Everyone should have the opportunity to live in a safe, healthy, affordable home. Unfortunately, many people all over Washington have stories of denied opportunity, housing instability, and how poor policies have contributed to homelessness. No one can tell these stories like someone who's lived it. The Housing Alliance supports people who have experienced homelessness or housing instability in advocating for positive policy change.

Emerging advocates in Olympia learning about the intricate process of pulling a bill from committee to the floor.

Advocacy has a tremendous impact. According to Representative Gael Tarleton (36th - Seattle), "Advocacy is critical in making government work...Advocates bring the stories of how people will be impacted by the budget...We need to know what that really means for our community and we need advocates to do that. And remember, messages with a personal story stand out the most.”

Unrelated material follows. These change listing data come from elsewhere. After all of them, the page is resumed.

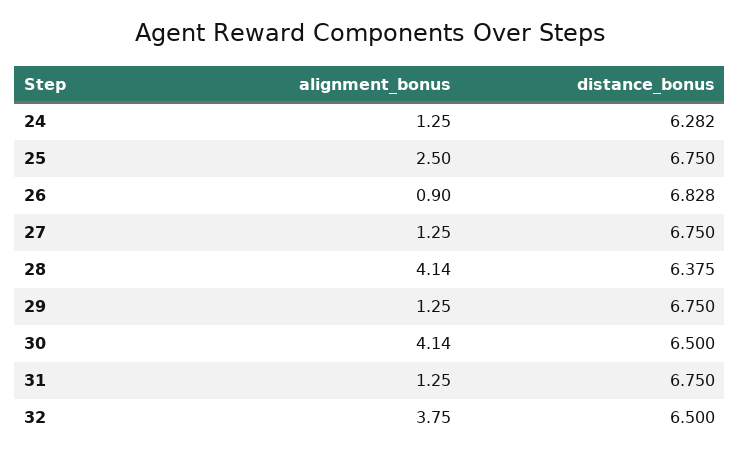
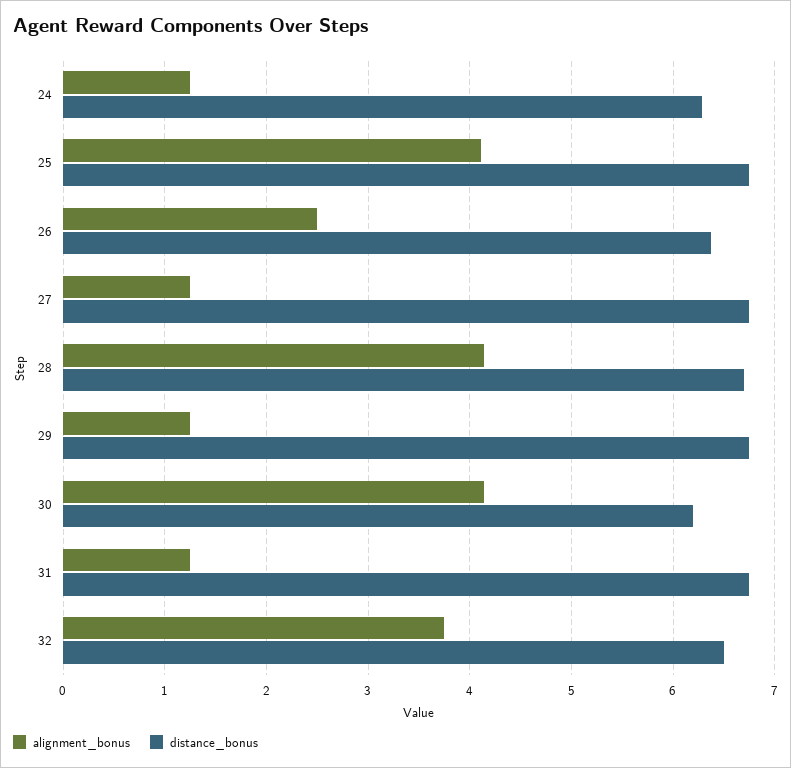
  {
    "alignment_bonus": {
      "24": 1.25,
-     "25": 2.5,
+     "25": 4.1,
-     "26": 0.9,
+     "26": 2.5,
      "27": 1.25,
      "28": 4.14,
      "29": 1.25,
      "30": 4.14,
      "31": 1.25,
      "32": 3.75
    },
    "distance_bonus": {
      "24": 6.282,
      "25": 6.75,
-     "26": 6.828,
+     "26": 6.4,
      "27": 6.75,
-     "28": 6.375,
+     "28": 6.7,
      "29": 6.75,
-     "30": 6.5,
+     "30": 6.2,
      "31": 6.75,
      "32": 6.5
    }
  }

Advocacy skills are easy to learn. The Emerging Advocates Program provides people who have experienced homelessness or housing instability with training and support to effectively make their voices heard in an advocacy context, while developing skills helpful in any environment. 

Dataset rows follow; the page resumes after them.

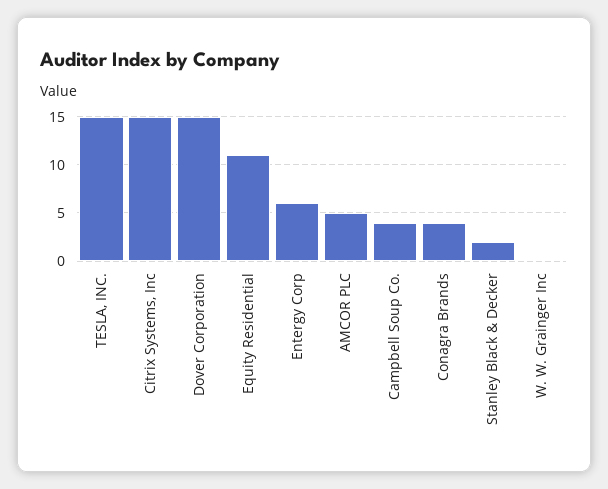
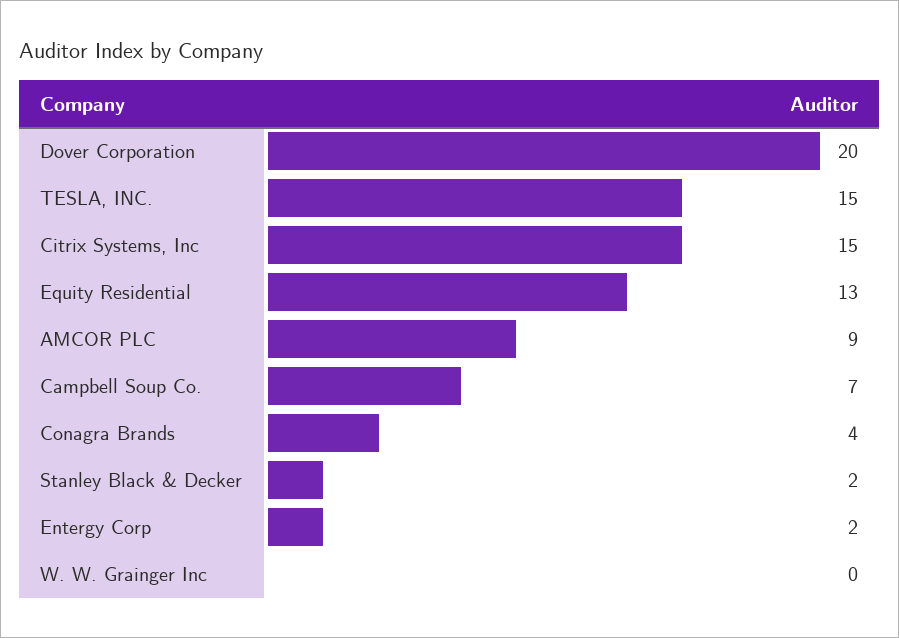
  {
    "TESLA, INC.": 15,
    "Citrix Systems, Inc": 15,
-   "Dover Corporation": 15,
+   "Dover Corporation": 20,
-   "Equity Residential": 11,
+   "Equity Residential": 13,
-   "Entergy Corp": 6,
+   "Entergy Corp": 2,
-   "AMCOR PLC": 5,
+   "AMCOR PLC": 9,
-   "Campbell Soup Co.": 4,
+   "Campbell Soup Co.": 7,
    "Conagra Brands": 4,
    "Stanley Black & Decker": 2,
    "W. W. Grainger Inc": 0
  }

The Emerging Advocates Program offers: an on-the-ground introduction to the state capitol and the basics of the legislative process, deeper knowledge of key issues, support in developing your advocacy messages, experience contacting legislators, connections to the affordable housing and homelessness advocacy movement, and other opportunities depending on each advocate’s interests.

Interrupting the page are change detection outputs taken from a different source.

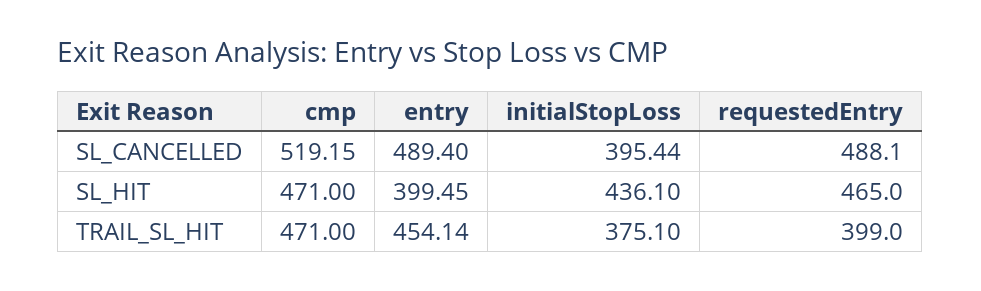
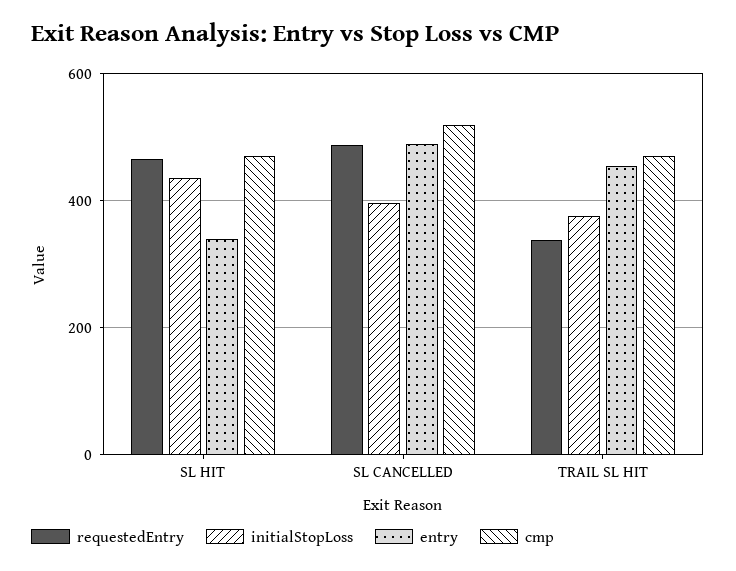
  {
    "cmp": {
      "SL_CANCELLED": 519.15,
      "SL_HIT": 471,
      "TRAIL_SL_HIT": 471
    },
    "entry": {
      "SL_CANCELLED": 489.4,
-     "SL_HIT": 399.45,
+     "SL_HIT": 340,
      "TRAIL_SL_HIT": 454.14
    },
    "initialStopLoss": {
      "SL_CANCELLED": 395.44,
      "SL_HIT": 436.1,
      "TRAIL_SL_HIT": 375.1
    },
    "requestedEntry": {
      "SL_CANCELLED": 488.1,
      "SL_HIT": 465,
-     "TRAIL_SL_HIT": 399
+     "TRAIL_SL_HIT": 340
    }
  }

New for 2017: Emerging Advocates training can be completed at your own pace, by working to develop an advocacy skillset with support from Housing Alliance staff. While individually-based, the program includes a range opportunities to connect with other advocates. Contact program coordinator Alouise Urness alouise@wliha.org to get started*

*We currently have capacity to work with 10 Emerging Advocates at a time on their initial skillset development. If there are already 10 active participants when you apply and you meet the program criteria, you can sign up to be contacted once there’s an opening.

Priority will be given to individuals with personal experience of homelessness who are interested in engaging in legislative advocacy at the state level.

Here’s what a few participants had to say after completing Emerging Advocates training workshops:

“You have helped me see that I can do something about homelessness and about affordable housing disappearing. This program has helped me put all the tools together to make this mission possible. I believe that together we can make a difference.”
-Susan Russell

“This program helped me learn more about the legislative process and how to advocate, and gave me more knowledge about public speaking and meeting with policymakers. I especially enjoyed the trip to Olympia.”
-Nick Reyes

“The Emerging Advocates Program has made a huge impact on my advocacy for affordable housing because up until I took this class, I didn’t really know what advocacy was. I’d known something was wrong and needed to change, but I just assumed that the issues were beyond our grasp. This class taught me otherwise. It lit a fire under me to realize all the negative policy change that is going on, and it gave me the tools to do something about it.”
-Jenyfer Reese

“I’ve realized that I’m an expert on poverty and homelessness because I’ve been there. Also, actually caring is a priceless asset in social justice work, and I have that in spades. I’m inspired, motivated, and now have a few ideas to put my values into action.”
-Rebecca Snow Landa


Matthew Anderson, EAP graduate, leading a workshop on Housing and Homelessness issues.